## PROBLEM TO SOLVE
What lines below include the string "wrist"? Pick them out and copy them.
::: DATA TO EXAMINE
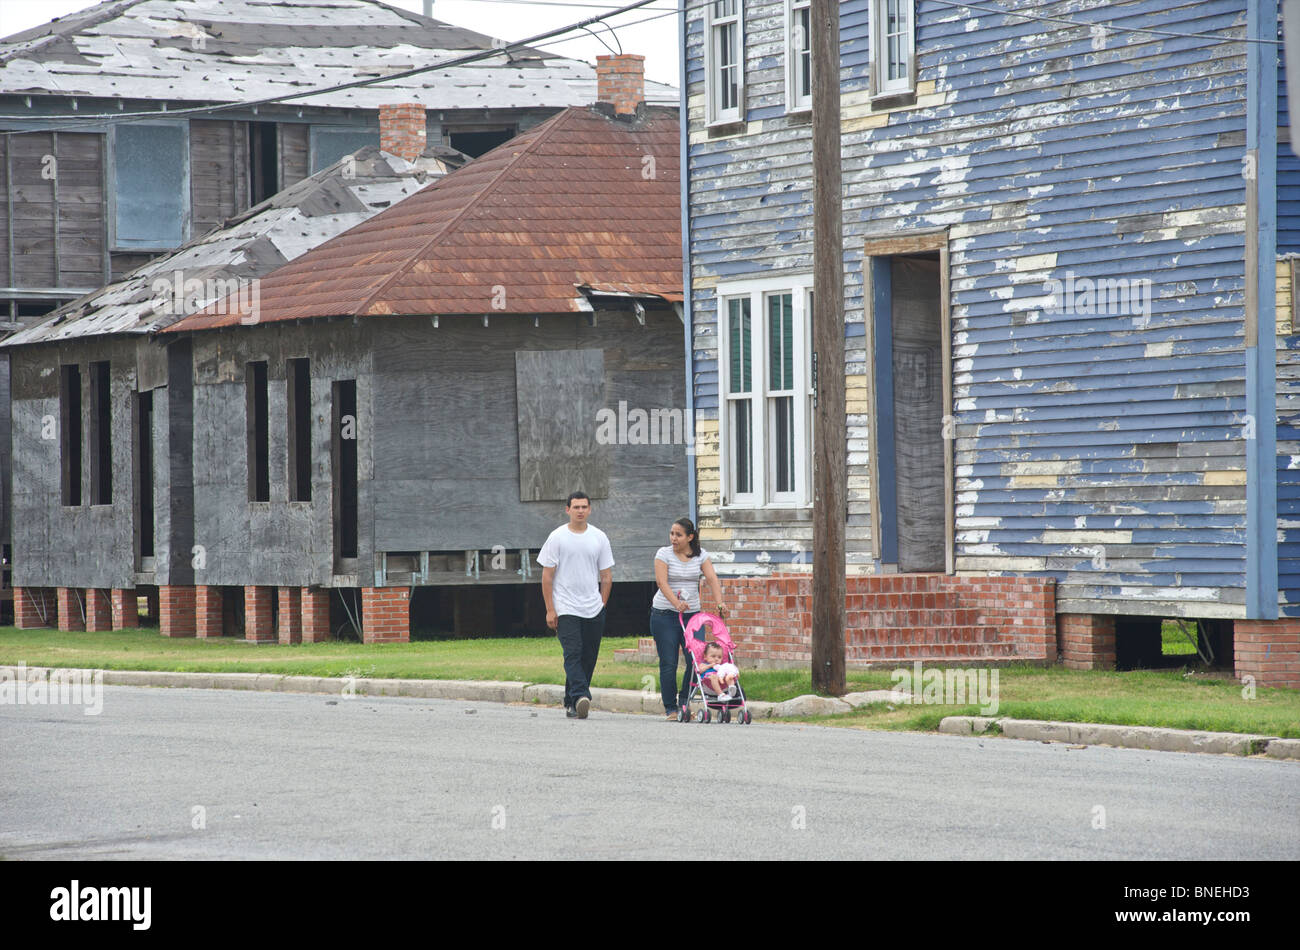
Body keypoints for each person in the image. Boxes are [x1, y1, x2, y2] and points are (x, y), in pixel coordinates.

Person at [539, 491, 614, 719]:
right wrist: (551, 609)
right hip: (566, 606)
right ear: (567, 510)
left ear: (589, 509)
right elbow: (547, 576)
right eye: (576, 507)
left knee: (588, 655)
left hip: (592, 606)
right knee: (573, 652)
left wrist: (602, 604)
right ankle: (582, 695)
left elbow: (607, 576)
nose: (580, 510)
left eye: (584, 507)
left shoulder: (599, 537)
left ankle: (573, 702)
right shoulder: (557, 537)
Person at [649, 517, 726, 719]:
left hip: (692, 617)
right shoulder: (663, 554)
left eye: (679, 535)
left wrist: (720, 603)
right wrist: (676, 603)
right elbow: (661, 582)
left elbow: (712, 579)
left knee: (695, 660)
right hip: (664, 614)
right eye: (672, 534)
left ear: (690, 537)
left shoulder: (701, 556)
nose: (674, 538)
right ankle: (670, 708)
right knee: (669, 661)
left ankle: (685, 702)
::::::
::: DATA TO EXAMINE
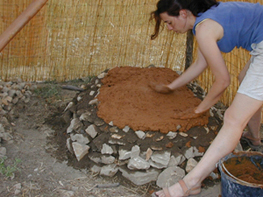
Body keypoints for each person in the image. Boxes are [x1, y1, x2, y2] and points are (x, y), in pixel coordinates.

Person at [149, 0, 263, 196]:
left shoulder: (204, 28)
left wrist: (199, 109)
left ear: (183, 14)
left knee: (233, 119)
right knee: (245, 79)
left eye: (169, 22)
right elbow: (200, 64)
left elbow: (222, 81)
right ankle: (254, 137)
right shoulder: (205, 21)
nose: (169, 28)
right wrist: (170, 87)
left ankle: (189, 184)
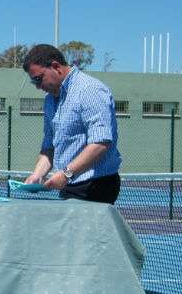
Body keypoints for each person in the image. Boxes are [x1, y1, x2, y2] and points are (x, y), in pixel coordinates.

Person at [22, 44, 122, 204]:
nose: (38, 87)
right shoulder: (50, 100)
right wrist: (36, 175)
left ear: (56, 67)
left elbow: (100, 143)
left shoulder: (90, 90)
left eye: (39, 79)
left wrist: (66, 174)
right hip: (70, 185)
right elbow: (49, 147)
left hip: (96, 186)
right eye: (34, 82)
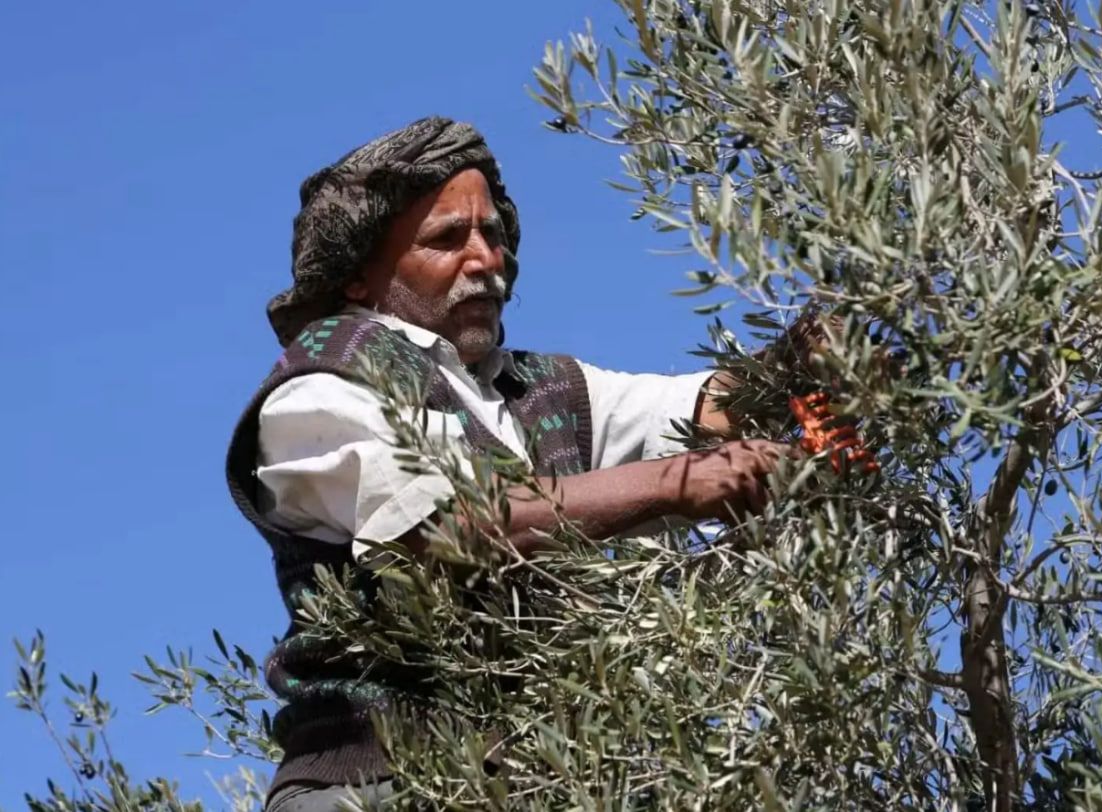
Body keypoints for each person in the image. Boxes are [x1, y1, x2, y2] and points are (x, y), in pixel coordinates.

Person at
::::::
## YOUR SOLUTION
right wrist: (551, 609)
left wrist: (602, 604)
left wrist: (720, 603)
right wrist: (676, 603)
left wrist: (199, 109)
right wrist: (170, 87)
right wrist: (36, 175)
left wrist: (66, 174)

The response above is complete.